My throat cracks as I moan in grief at the injustice of it all. I've long since realized that the world's beauty is only matched by its harshness. Only it would punish the hungry by imposing an even deeper hunger. There's a loud clank as an iron slit at the bottom of my cell door slides open. Then the sound of a wooden bowl scraping across the rough stone floor invades my ears. I've heard it countless times over the years, decades, centuries. It's a familiar sound, comforting and maddening and heartbreaking all at once. I don't even have to look; I already know that my daily meal has arrived.
If a few stale crumbs of bread can even be called a meal. They're just enough to keep me alive, if that can even be called living.
My heart thumps for a brief moment when I do turn to look - perhaps the only sign of life I've expressed since, well, for too long. A few pieces of charcoal have replaced my usual sustenance, and I leap into action. I greedily snatch them up, walk over to my straw bed, and lay them down gently. These are truly precious treasures, and I have to take great pains not to use them all at once.
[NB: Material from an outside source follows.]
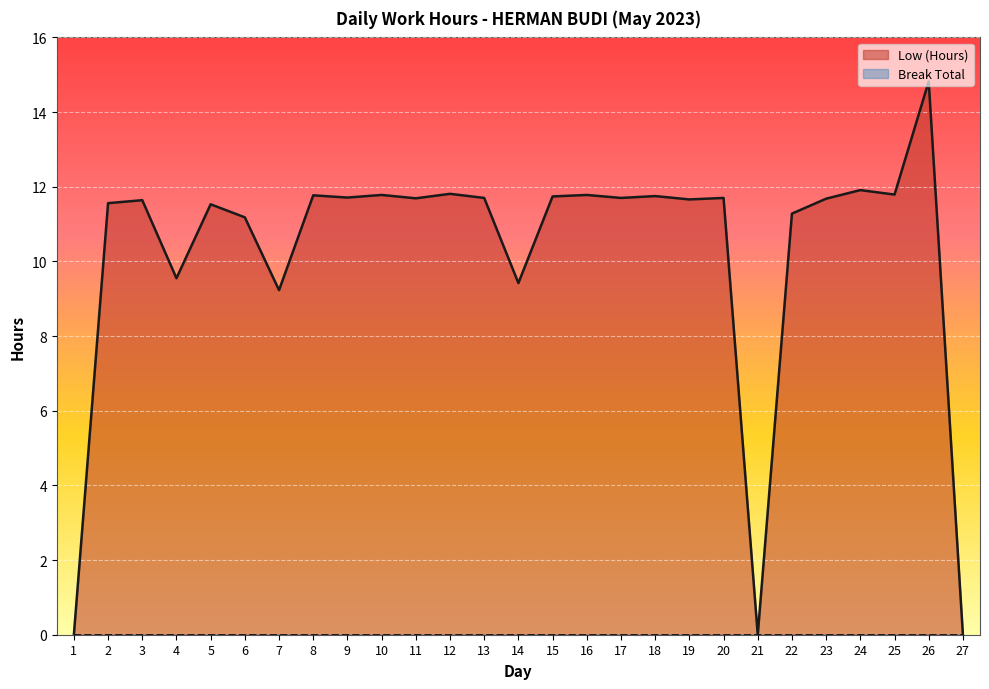

The chart shows a value of 14.8 at 26. True or false?

True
I stare up at the walls surrounding me - much of it has been covered in charcoal, at least as far up as I've been able to climb. My scribbles, sketches, and other insane ramblings cover most of the walls. There are stories of kings and queens, heroes and villains, of celebration and despair. Many images fill the spaces between: they're of happier days, places I've been, and loves who I've lost. My entire cell is a mad jumble of thoughts and hopes and defeats and darkness.
I run a few fingers across an empty patch - one I've been saving for some time - and feel the coarseness of the granite on my skin.
This one, I ask myself, is this the day I fill in this one?
I pick up a piece of charcoal, but hesitate before I continue further. I look up far above me and stare past worn steel bars and into the perpetually cloudy grey-blue sky. I dream that one day my bars will be pulled away as someone helps me out, the sun shining brightly behind them. I know better, however. The grim reality is that one day a storm will come and wash it all away; everything will be lost and forgotten along the river of time.
That's the price for hunger in this world.